Okay so, because I am having a bit of trouble explaining it, allow to me to pull an example from own life and in some ways make a point in favor of this writers. When I got the chance to go to the Guggenheim museum in Bilbao, Spain I recall being very excited to see great works of modernist art. The ones I recall most were these very large circular pieces of metal. They were all in a spiral shapes and they were all amazing. You couldn't help but be drawn to them in a truly theatrical way. However, in spite of the power of the emotions that overwhelmed me, I mostly felt an overly serious sense of "neat." But the whole experience for me, was somewhat, artless. Not detached in any way, but theatrical.

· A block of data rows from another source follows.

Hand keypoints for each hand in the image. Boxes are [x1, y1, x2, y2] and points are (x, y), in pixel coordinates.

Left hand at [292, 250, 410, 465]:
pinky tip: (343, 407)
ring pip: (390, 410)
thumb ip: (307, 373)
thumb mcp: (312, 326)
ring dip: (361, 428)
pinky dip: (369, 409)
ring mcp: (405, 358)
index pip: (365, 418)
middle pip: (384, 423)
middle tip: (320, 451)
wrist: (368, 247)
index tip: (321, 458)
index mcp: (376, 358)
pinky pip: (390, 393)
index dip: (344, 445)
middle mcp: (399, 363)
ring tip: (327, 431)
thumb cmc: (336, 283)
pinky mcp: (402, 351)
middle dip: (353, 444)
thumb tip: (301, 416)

Thus art, according to this author, is the opposite of "objecthood." Objecthood then, is "non-art." So strangely a correct, overly simplified summary of this article could be. The opposite of art is "non-art." This is somewhat amusing to me. And like always, even though I think the writer has very valid points, I can't help but be weary of anyone who goes out of there way to define art as a particular thing.
Art is, as the old adage goes "in the eye of the beholder." Hmm...does that statement, as I have often wondered, sound hypocritical?